What Did Earlier Critics See?
There have been Academy lectures—lectures presented at the Royal Academy of Arts. The most famous are those of Reynolds; but strangely enough, Fuseli was also an Academy lecturer. There was Barry. And then there was John Opie (1761-1807). In 1806 Opie delivered lectures on art to the students of the Royal Academy. And the problem Miss Genauer raises in her reviews was taken up by Mr. Opie. In fact, every time you speak on art, you have to talk about color and line and their relation. And their relation is what Aesthetic Realism is interested in. The relation, according to Aesthetic Realism, goes more and more towards identity; that is, there is an attempt to make the thing from which line comes and the thing from which color comes the same thing.
Opie says something about this, and he says it pretty charmingly. He also uses past authorities. One of these is the Frenchman Charles Alphonse du Fresnoy (1611-68), whose Latin poem De Arte Graphica was published in 1668 and caused a stir among the few persons who had an interest in art. It has remained. Reynolds annotated it, but John Dryden, one of the important English poets, translated it into English prose. And so in 1806 when anybody was assigned to lecture at the Royal Academy, it was supposed that he knew Fresnoy. Opie says in his fourth lecture:
In allusion to the uses and effects of colouring,…Fresnoy not improperly calls it the handmaid of her sister Design, for whom she procures lovers by dressing, painting, ornamenting, and making her appear more bewitching….[But if the design] be mean or vicious, the…colouring will be wholly thrown away,…making what was in itself bad appear ten times worse by comparison.
So there’s a hint here that color and line may go badly together. This has often happened.
That was Opie, referring to Fresnoy. Next I think it well to read Fresnoy himself. This is now 1668, perhaps earlier. And the question is: Is Fresnoy going after the same thing that Genauer may go after tomorrow? Is he in the midst of this problem of color and line, and what does the problem mean? I’ve hinted that it is essentially philosophic. It takes a certain form in the history of painting, but it begins with reality. This is the verse translation by William Mason. Coloring is personified:
How then shall modern Art, those hues apply,
How give Design its finished dignity?
Return fair Colouring! all thy lures prepare,
Each safe deception, every honest snare,
Which brings new lovers to thy sister’s train,
Skillful at once to charm, and to retain.

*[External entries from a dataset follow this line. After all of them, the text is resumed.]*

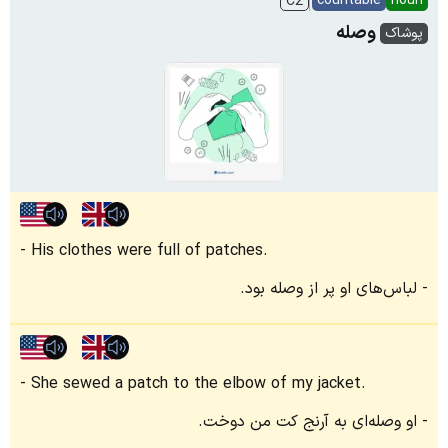
countable
noun
C2
وصله
پوشاک
His clothes were full of patches.
لباس‌های او پر از وصله بود.
She sewed a patch to the elbow of my jacket.
او وصله‌ای به آرنج کت من دوخت.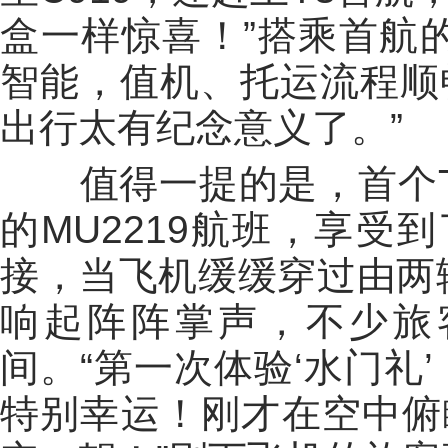
盒一样惊喜！”搭乘首航
智能，值机、托运流程顺
出行太有纪念意义了。”
值得一提的是，首个T
的MU2219航班，享受
接，当飞机缓缓穿过由两辆
响起阵阵掌声，不少旅
间。“第一次体验‘水门礼
特别幸运！刚才在空中俯瞰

The question is whether these lines, in all their quaintness, have to do with what Mr. Colescott succeeded in doing. Miss Genauer said Mr. Colescott got a right “balance” between color and line. But we have to go into the word balance. We’ll see that at times it means identity; and what does that mean? We know it’s felt that Cézanne said he was not so much for the outline, for contour. We also know that the Impressionists did something new with the relation of line and color. We know that there was a big fight between Delacroix and Ingres. We know that a similar fight existed between Michelangelo and the Venetians. What does it mean? Where does it come from?
Ourselves
Line and color represent without and within, and these are of our very selves. These are the fate of ourselves. A problem that is of reality and of people is dealt with by the artist. Aesthetic Realism is interested in where the problem begins, because, again, the practical artistic problems begin with aesthetics, just as our own lives begin with something we don’t know.